Emerging Challenges of Community Choice Aggregations
Advanced Distribution Management Systems Necessary With Increased DERs
by Terry Nielsen
Last month, I received a surprise notification in the mail that my electricity provider would be changing to ‘MCE’. Previously unknown to me, my county was the latest in the San Francisco Bay Area to vote joining MCE, a not-for-profit, community-owned agency that operates under California’s Community Choice Aggregation (CCA) program.
I’ve since discovered that ‘MCE’ is actually a rebranding of ‘Marin Clean Energy’, where it started in 2010 to provide more renewable power options for the citizens of Marin than was offered by the local utility Pacific Gas & Electric (PG&E). Basically, MCE offers customers a choice of renewable mixes for their power supply – 50% or 100% renewables – and uses the revenue to invest in local green energy projects. PG&E still provides all the distribution wire services, and a default electric service of about 33% renewables.
Community aggregation programs like CCA are just the latest trend and challenge to hit the utility industry already losing load to customer-owned solar. We are also seeing “Rural Electric Cooperatives”, “Shared Solar Programs”, and “Community Generation” piloted across North America. These programs are all variations on the same theme – allow customers to share in the investment and benefits of solar or other clean Distributed Energy Resources (DERs), even if they cannot install it themselves (such as apartment renters).
This is all in addition to the more traditional “Solar Aggregator” type programs where third-parties finance, install, and operate fleets of behind-the-meter solar on customer premises. “Battery Aggregators” already exist at the commercial level, and residential battery aggregators are coming soon, if the Tesla display at my local Home Depot is any indication. These DER aggregators target communities more indirectly, by marketing into certain regions and customer demographics. They may also seek additional revenue streams by selling excess energy or ancillary services into wholesale electric markets.
Besides the revenue implications of community DER aggregates, utilities are starting to worry about the potential grid management operational impacts. A community, aggregator, or retailer that decides to deploy DERs in a given region may increase penetration rates much faster than a normal unorganized population. Instead of a gradual, statistically diffuse installation across their service territory, utilities worry about pockets of rapid deployment. And while each DER unit is individually small and normally independent, an aggregator could operate them in coordination with significant local network affects akin to much larger asset. This is especially likely in cases where the aggregator is using the cumulative capacity of their fleet to also participate in wholesale markets.

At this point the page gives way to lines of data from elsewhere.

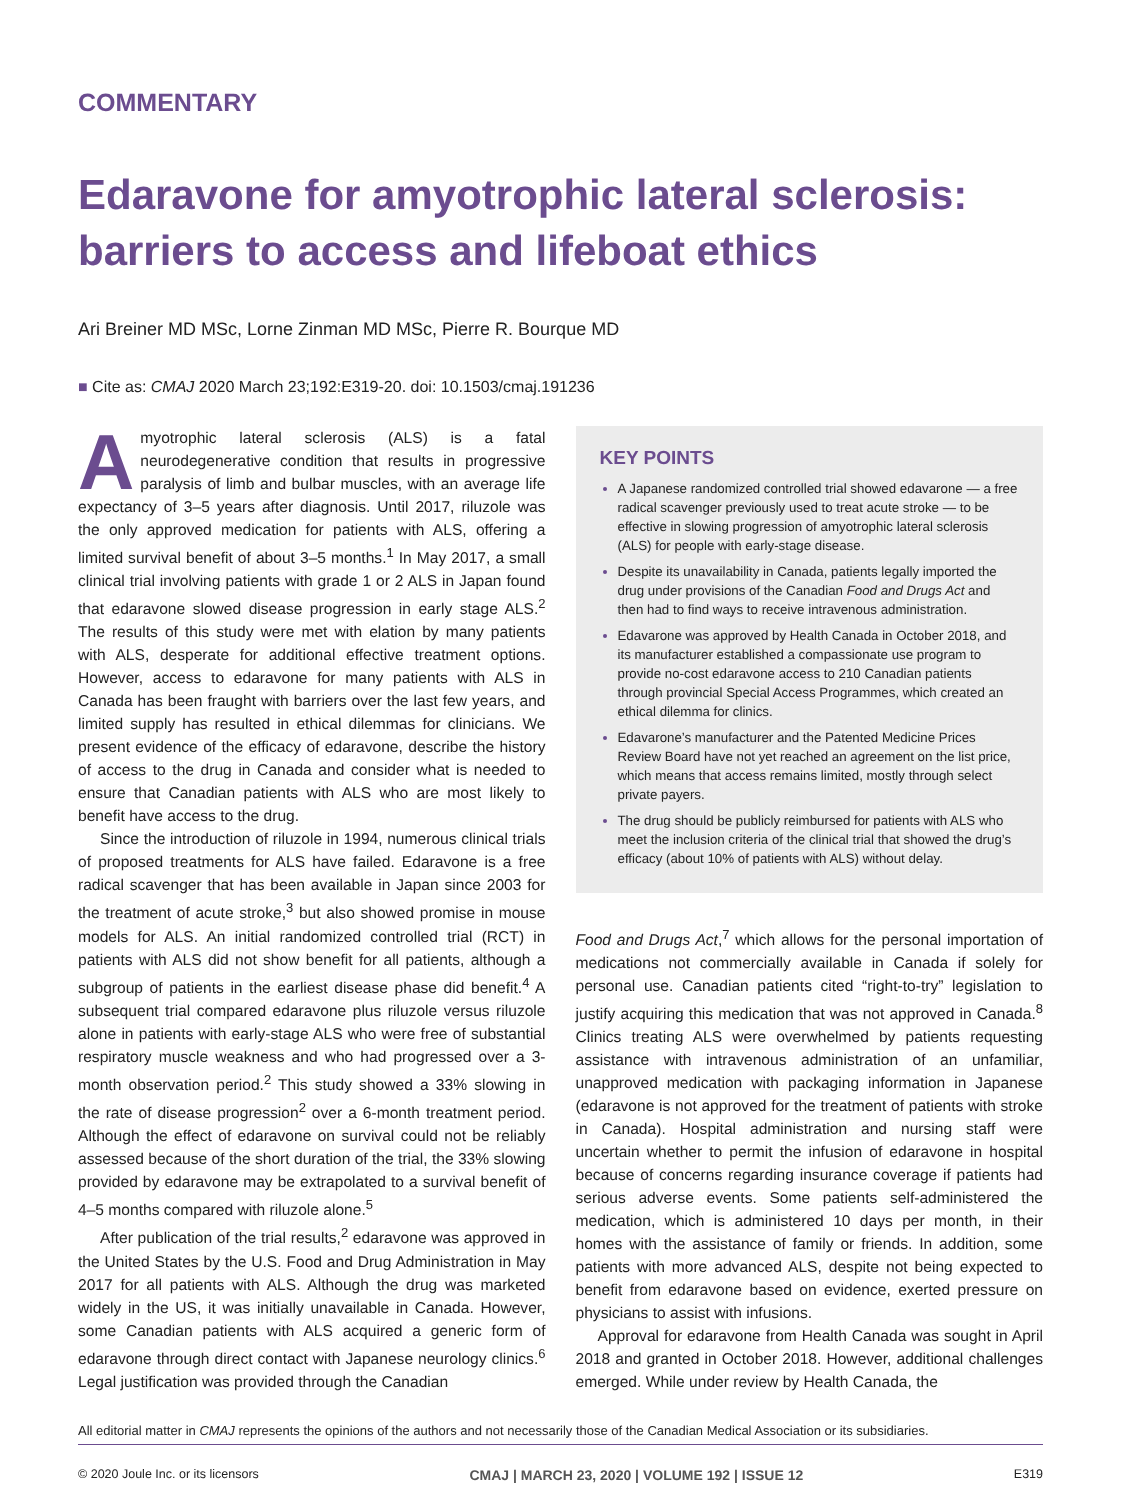COMMENTARY
Edaravone for amyotrophic lateral sclerosis: barriers to access and lifeboat ethics
Ari Breiner MD MSc, Lorne Zinman MD MSc, Pierre R. Bourque MD
■ Cite as: CMAJ 2020 March 23;192:E319-20. doi: 10.1503/cmaj.191236
Amyotrophic lateral sclerosis (ALS) is a fatal neurodegenerative condition that results in progressive paralysis of limb and bulbar muscles, with an average life expectancy of 3–5 years after diagnosis. Until 2017, riluzole was the only approved medication for patients with ALS, offering a limited survival benefit of about 3–5 months.<sup>1</sup> In May 2017, a small clinical trial involving patients with grade 1 or 2 ALS in Japan found that edaravone slowed disease progression in early stage ALS.<sup>2</sup> The results of this study were met with elation by many patients with ALS, desperate for additional effective treatment options. However, access to edaravone for many patients with ALS in Canada has been fraught with barriers over the last few years, and limited supply has resulted in ethical dilemmas for clinicians. We present evidence of the efficacy of edaravone, describe the history of access to the drug in Canada and consider what is needed to ensure that Canadian patients with ALS who are most likely to benefit have access to the drug.
Since the introduction of riluzole in 1994, numerous clinical trials of proposed treatments for ALS have failed. Edaravone is a free radical scavenger that has been available in Japan since 2003 for the treatment of acute stroke,<sup>3</sup> but also showed promise in mouse models for ALS. An initial randomized controlled trial (RCT) in patients with ALS did not show benefit for all patients, although a subgroup of patients in the earliest disease phase did benefit.<sup>4</sup> A subsequent trial compared edaravone plus riluzole versus riluzole alone in patients with early-stage ALS who were free of substantial respiratory muscle weakness and who had progressed over a 3-month observation period.<sup>2</sup> This study showed a 33% slowing in the rate of disease progression<sup>2</sup> over a 6-month treatment period. Although the effect of edaravone on survival could not be reliably assessed because of the short duration of the trial, the 33% slowing provided by edaravone may be extrapolated to a survival benefit of 4–5 months compared with riluzole alone.<sup>5</sup>
After publication of the trial results,<sup>2</sup> edaravone was approved in the United States by the U.S. Food and Drug Administration in May 2017 for all patients with ALS. Although the drug was marketed widely in the US, it was initially unavailable in Canada. However, some Canadian patients with ALS acquired a generic form of edaravone through direct contact with Japanese neurology clinics.<sup>6</sup> Legal justification was provided through the Canadian
KEY POINTS
A Japanese randomized controlled trial showed edavarone — a free radical scavenger previously used to treat acute stroke — to be effective in slowing progression of amyotrophic lateral sclerosis (ALS) for people with early-stage disease.
Despite its unavailability in Canada, patients legally imported the drug under provisions of the Canadian Food and Drugs Act and then had to find ways to receive intravenous administration.
Edavarone was approved by Health Canada in October 2018, and its manufacturer established a compassionate use program to provide no-cost edaravone access to 210 Canadian patients through provincial Special Access Programmes, which created an ethical dilemma for clinics.
Edavarone’s manufacturer and the Patented Medicine Prices Review Board have not yet reached an agreement on the list price, which means that access remains limited, mostly through select private payers.
The drug should be publicly reimbursed for patients with ALS who meet the inclusion criteria of the clinical trial that showed the drug’s efficacy (about 10% of patients with ALS) without delay.
Food and Drugs Act,<sup>7</sup> which allows for the personal importation of medications not commercially available in Canada if solely for personal use. Canadian patients cited “right-to-try” legislation to justify acquiring this medication that was not approved in Canada.<sup>8</sup> Clinics treating ALS were overwhelmed by patients requesting assistance with intravenous administration of an unfamiliar, unapproved medication with packaging information in Japanese (edaravone is not approved for the treatment of patients with stroke in Canada). Hospital administration and nursing staff were uncertain whether to permit the infusion of edaravone in hospital because of concerns regarding insurance coverage if patients had serious adverse events. Some patients self-administered the medication, which is administered 10 days per month, in their homes with the assistance of family or friends. In addition, some patients with more advanced ALS, despite not being expected to benefit from edaravone based on evidence, exerted pressure on physicians to assist with infusions.
Approval for edaravone from Health Canada was sought in April 2018 and granted in October 2018. However, additional challenges emerged. While under review by Health Canada, the
All editorial matter in CMAJ represents the opinions of the authors and not necessarily those of the Canadian Medical Association or its subsidiaries.
© 2020 Joule Inc. or its licensors CMAJ | MARCH 23, 2020 | VOLUME 192 | ISSUE 12 E319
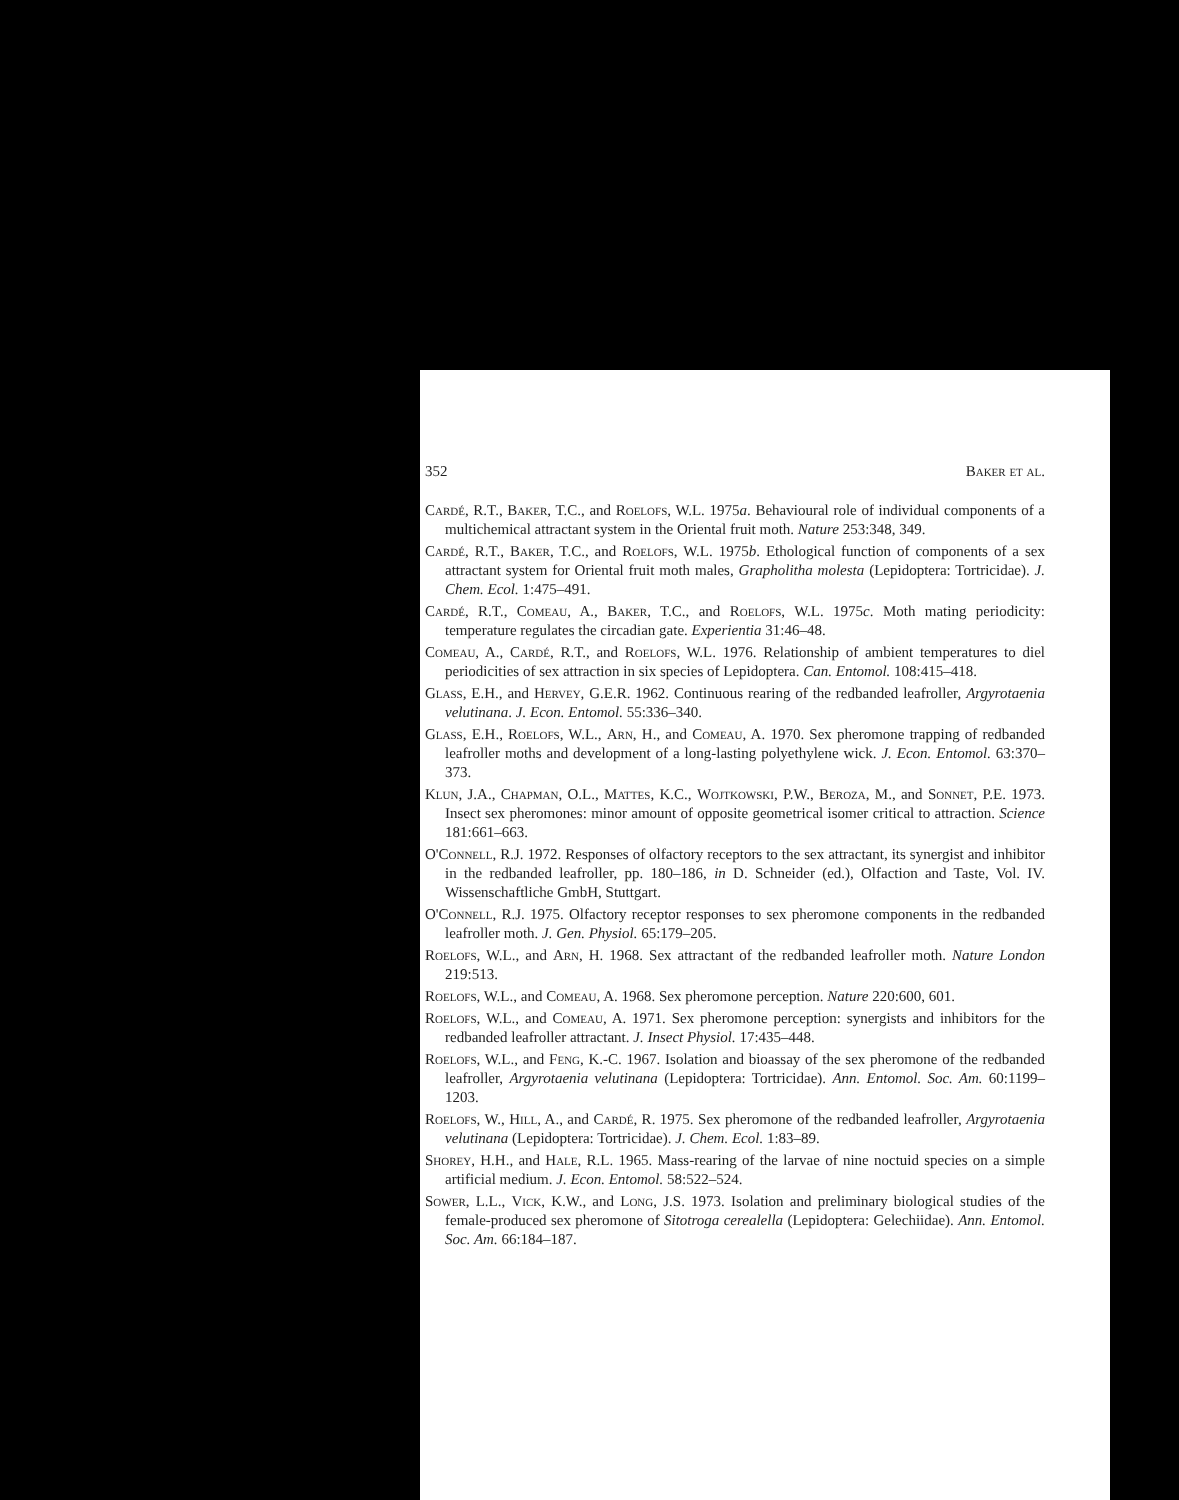352 Baker et al.
Cardé, R.T., Baker, T.C., and Roelofs, W.L. 1975a. Behavioural role of individual components of a multichemical attractant system in the Oriental fruit moth. Nature 253:348, 349.
Cardé, R.T., Baker, T.C., and Roelofs, W.L. 1975b. Ethological function of components of a sex attractant system for Oriental fruit moth males, Grapholitha molesta (Lepidoptera: Tortricidae). J. Chem. Ecol. 1:475–491.
Cardé, R.T., Comeau, A., Baker, T.C., and Roelofs, W.L. 1975c. Moth mating periodicity: temperature regulates the circadian gate. Experientia 31:46–48.
Comeau, A., Cardé, R.T., and Roelofs, W.L. 1976. Relationship of ambient temperatures to diel periodicities of sex attraction in six species of Lepidoptera. Can. Entomol. 108:415–418.
Glass, E.H., and Hervey, G.E.R. 1962. Continuous rearing of the redbanded leafroller, Argyrotaenia velutinana. J. Econ. Entomol. 55:336–340.
Glass, E.H., Roelofs, W.L., Arn, H., and Comeau, A. 1970. Sex pheromone trapping of redbanded leafroller moths and development of a long-lasting polyethylene wick. J. Econ. Entomol. 63:370–373.
Klun, J.A., Chapman, O.L., Mattes, K.C., Wojtkowski, P.W., Beroza, M., and Sonnet, P.E. 1973. Insect sex pheromones: minor amount of opposite geometrical isomer critical to attraction. Science 181:661–663.
O'Connell, R.J. 1972. Responses of olfactory receptors to the sex attractant, its synergist and inhibitor in the redbanded leafroller, pp. 180–186, in D. Schneider (ed.), Olfaction and Taste, Vol. IV. Wissenschaftliche GmbH, Stuttgart.
O'Connell, R.J. 1975. Olfactory receptor responses to sex pheromone components in the redbanded leafroller moth. J. Gen. Physiol. 65:179–205.
Roelofs, W.L., and Arn, H. 1968. Sex attractant of the redbanded leafroller moth. Nature London 219:513.
Roelofs, W.L., and Comeau, A. 1968. Sex pheromone perception. Nature 220:600, 601.
Roelofs, W.L., and Comeau, A. 1971. Sex pheromone perception: synergists and inhibitors for the redbanded leafroller attractant. J. Insect Physiol. 17:435–448.
Roelofs, W.L., and Feng, K.-C. 1967. Isolation and bioassay of the sex pheromone of the redbanded leafroller, Argyrotaenia velutinana (Lepidoptera: Tortricidae). Ann. Entomol. Soc. Am. 60:1199–1203.
Roelofs, W., Hill, A., and Cardé, R. 1975. Sex pheromone of the redbanded leafroller, Argyrotaenia velutinana (Lepidoptera: Tortricidae). J. Chem. Ecol. 1:83–89.
Shorey, H.H., and Hale, R.L. 1965. Mass-rearing of the larvae of nine noctuid species on a simple artificial medium. J. Econ. Entomol. 58:522–524.
Sower, L.L., Vick, K.W., and Long, J.S. 1973. Isolation and preliminary biological studies of the female-produced sex pheromone of Sitotroga cerealella (Lepidoptera: Gelechiidae). Ann. Entomol. Soc. Am. 66:184–187.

The operational impacts extend beyond the control room into the back office. Large scale, rapid changes in signups, opt-outs, or interconnection requests put a strain on customer services and planning engineers. Uncertainty in customer load and solar growth patterns complicates capital budgeting and supply contracts. Some programs will require new complex metering and/or billing arrangements where the energy export from one site needs to be disaggregated and credited to offset loads or bills at other sites.
For the last few years, GridBright has been working with the DOE, CEATI and leading universities to identify and plan for the expected impacts of DERs on the grid. Normally this includes looking at the different types of impacts created by large vs small DERs, since their relative sizes and volumetrics result in completely different grid effects. Community aggregates represent a new, hybrid challenge for utilities that combine both size and volumetric issues. We expect more utilities will need to examine how community aggregates might alter their DER operations roadmap going forward.